Work item » Scan the records below. Copy every line in which the word "supermarket" appears.

+++

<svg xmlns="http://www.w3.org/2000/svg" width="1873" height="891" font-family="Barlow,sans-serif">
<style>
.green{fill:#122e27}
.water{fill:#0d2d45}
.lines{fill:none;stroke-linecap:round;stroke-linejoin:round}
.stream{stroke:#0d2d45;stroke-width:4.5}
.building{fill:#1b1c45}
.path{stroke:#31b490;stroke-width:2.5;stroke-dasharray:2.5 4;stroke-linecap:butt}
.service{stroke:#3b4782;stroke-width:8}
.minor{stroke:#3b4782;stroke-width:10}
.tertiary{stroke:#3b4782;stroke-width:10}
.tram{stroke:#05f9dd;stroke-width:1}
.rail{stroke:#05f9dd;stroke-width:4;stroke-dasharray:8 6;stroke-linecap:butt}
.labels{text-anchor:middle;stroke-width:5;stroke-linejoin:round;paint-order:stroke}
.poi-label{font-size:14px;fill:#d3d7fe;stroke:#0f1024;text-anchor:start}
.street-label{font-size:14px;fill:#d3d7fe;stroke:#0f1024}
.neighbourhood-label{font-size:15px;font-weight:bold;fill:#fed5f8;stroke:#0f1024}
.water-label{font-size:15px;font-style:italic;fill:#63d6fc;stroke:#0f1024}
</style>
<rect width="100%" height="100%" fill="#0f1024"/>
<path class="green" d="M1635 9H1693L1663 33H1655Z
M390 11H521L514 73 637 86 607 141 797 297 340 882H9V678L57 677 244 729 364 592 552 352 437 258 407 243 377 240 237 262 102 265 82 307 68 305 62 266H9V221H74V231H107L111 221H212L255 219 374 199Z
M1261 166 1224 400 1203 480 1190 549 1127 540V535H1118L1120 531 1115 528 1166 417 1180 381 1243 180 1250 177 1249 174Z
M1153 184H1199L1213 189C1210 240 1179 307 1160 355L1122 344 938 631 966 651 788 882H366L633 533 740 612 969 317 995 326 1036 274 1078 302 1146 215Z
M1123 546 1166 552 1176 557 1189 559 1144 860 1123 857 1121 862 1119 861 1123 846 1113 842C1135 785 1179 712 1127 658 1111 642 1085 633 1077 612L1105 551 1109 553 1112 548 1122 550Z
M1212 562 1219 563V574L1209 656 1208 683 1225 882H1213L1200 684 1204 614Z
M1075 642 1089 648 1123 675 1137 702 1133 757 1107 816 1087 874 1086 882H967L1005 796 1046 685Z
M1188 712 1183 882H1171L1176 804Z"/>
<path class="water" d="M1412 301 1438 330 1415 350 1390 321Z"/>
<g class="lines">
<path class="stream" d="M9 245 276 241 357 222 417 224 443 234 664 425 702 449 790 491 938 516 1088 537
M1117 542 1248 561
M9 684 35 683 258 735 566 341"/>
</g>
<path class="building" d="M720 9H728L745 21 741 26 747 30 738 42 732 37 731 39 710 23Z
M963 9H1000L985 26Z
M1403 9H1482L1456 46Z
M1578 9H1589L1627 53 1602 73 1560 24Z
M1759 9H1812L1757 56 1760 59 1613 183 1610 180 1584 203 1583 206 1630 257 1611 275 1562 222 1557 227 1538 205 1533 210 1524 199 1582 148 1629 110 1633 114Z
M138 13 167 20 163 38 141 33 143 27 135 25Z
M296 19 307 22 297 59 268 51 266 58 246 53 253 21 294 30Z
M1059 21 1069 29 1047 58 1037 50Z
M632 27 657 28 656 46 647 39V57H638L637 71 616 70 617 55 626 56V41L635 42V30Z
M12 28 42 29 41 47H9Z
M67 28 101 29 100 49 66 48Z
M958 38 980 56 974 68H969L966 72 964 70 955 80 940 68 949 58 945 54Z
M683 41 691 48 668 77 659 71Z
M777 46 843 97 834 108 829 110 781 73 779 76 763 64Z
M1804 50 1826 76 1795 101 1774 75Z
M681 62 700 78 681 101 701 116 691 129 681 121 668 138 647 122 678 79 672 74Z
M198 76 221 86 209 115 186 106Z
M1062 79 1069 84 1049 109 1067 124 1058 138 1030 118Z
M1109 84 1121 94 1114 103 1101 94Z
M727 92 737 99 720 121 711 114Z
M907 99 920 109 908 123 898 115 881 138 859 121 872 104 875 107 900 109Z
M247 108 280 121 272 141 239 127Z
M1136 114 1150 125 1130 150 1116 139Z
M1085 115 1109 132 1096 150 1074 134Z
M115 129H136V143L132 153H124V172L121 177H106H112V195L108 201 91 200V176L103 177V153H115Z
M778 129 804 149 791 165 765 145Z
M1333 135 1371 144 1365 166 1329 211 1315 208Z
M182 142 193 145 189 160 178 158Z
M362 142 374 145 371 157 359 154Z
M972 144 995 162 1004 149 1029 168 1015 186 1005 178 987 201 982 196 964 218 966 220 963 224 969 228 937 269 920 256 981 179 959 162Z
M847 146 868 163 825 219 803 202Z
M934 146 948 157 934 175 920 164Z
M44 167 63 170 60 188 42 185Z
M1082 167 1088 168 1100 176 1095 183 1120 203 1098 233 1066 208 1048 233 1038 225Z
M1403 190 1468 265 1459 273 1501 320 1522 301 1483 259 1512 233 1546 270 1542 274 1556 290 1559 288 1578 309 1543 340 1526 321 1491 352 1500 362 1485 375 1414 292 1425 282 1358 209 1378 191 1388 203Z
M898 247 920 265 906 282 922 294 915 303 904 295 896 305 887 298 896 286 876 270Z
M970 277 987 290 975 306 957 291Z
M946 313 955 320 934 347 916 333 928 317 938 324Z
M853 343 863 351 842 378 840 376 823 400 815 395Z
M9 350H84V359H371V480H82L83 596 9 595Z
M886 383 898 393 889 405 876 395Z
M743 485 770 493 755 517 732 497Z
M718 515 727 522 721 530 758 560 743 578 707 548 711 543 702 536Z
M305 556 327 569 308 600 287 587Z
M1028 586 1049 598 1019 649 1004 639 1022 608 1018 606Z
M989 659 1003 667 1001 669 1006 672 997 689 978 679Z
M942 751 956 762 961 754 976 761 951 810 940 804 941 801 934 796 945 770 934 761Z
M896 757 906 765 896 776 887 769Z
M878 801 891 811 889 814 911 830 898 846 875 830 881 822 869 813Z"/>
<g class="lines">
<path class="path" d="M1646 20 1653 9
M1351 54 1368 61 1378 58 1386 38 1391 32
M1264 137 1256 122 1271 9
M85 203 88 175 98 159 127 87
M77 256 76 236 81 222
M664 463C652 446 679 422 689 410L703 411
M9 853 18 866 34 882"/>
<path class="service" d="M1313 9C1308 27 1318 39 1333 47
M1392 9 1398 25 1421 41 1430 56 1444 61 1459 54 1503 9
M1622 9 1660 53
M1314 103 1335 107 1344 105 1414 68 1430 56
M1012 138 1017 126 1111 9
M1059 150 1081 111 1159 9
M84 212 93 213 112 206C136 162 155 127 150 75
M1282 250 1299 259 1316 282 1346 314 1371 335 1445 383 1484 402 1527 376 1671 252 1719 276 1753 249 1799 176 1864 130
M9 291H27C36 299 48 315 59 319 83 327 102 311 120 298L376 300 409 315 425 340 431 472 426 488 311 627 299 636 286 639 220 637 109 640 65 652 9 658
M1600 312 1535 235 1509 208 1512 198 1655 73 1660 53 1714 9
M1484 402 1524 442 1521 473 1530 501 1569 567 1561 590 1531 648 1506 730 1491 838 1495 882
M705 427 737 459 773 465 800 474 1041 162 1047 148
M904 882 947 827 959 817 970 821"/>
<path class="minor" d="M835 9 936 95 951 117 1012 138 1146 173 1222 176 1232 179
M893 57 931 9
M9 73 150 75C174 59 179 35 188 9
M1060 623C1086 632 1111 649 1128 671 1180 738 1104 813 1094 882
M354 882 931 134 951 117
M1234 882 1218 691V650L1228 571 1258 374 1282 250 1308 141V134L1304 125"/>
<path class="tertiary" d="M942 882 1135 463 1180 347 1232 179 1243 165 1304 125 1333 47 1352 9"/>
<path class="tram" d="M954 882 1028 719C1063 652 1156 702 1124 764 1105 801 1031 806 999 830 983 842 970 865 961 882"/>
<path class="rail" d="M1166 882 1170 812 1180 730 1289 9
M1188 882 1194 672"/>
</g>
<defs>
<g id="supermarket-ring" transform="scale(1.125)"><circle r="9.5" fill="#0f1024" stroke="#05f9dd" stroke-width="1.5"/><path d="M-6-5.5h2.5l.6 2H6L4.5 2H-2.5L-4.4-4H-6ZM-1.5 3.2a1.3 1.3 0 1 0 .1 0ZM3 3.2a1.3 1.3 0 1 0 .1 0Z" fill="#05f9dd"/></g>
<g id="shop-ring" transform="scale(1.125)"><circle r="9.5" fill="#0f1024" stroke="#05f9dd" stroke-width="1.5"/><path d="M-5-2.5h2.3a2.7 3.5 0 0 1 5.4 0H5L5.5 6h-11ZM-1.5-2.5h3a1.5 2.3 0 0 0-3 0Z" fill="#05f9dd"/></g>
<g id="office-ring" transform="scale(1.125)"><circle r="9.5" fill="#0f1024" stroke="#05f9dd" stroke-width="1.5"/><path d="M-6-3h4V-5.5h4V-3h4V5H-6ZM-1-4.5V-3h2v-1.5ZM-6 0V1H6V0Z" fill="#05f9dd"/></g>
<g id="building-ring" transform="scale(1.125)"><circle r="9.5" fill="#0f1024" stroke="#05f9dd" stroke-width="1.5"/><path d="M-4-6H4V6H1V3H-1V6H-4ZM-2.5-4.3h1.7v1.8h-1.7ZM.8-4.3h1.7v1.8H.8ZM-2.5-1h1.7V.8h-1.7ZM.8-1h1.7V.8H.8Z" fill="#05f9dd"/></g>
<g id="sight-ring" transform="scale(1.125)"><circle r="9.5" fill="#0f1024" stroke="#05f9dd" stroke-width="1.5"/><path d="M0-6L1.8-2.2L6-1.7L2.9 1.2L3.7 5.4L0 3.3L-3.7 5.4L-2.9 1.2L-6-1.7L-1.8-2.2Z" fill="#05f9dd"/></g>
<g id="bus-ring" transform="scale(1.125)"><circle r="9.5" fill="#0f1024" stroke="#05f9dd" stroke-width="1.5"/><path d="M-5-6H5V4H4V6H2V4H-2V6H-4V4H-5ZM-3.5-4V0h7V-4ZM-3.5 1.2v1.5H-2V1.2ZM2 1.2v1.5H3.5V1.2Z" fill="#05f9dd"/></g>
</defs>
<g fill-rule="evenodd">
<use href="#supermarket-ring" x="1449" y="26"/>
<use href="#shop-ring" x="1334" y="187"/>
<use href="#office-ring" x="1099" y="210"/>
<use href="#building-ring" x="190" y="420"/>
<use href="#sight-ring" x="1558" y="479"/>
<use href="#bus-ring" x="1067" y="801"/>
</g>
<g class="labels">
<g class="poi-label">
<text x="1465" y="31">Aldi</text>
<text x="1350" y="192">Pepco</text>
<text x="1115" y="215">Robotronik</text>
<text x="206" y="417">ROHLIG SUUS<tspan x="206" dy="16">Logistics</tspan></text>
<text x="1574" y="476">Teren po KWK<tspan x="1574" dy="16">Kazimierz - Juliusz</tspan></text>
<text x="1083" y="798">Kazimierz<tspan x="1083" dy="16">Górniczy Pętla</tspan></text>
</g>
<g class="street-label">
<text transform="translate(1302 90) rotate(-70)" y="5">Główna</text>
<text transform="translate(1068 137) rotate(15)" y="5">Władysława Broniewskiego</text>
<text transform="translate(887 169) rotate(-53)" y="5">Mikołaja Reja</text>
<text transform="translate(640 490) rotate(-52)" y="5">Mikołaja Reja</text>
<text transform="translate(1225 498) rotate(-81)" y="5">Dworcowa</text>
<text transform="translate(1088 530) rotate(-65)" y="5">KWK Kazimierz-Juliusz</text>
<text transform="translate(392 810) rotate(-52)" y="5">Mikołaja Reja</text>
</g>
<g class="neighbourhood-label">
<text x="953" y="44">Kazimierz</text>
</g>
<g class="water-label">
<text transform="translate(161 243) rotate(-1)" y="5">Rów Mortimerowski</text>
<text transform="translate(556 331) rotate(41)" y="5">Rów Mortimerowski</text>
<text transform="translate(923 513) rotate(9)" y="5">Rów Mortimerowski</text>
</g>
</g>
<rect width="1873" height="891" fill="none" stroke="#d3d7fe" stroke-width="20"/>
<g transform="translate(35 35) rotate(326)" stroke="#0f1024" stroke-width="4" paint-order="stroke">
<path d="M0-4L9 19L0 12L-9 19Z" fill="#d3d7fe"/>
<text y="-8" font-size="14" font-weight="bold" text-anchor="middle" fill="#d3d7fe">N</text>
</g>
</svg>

+++

The completed task »
<g id="supermarket-ring" transform="scale(1.125)"><circle r="9.5" fill="#0f1024" stroke="#05f9dd" stroke-width="1.5"/><path d="M-6-5.5h2.5l.6 2H6L4.5 2H-2.5L-4.4-4H-6ZM-1.5 3.2a1.3 1.3 0 1 0 .1 0ZM3 3.2a1.3 1.3 0 1 0 .1 0Z" fill="#05f9dd"/></g>
<use href="#supermarket-ring" x="1449" y="26"/>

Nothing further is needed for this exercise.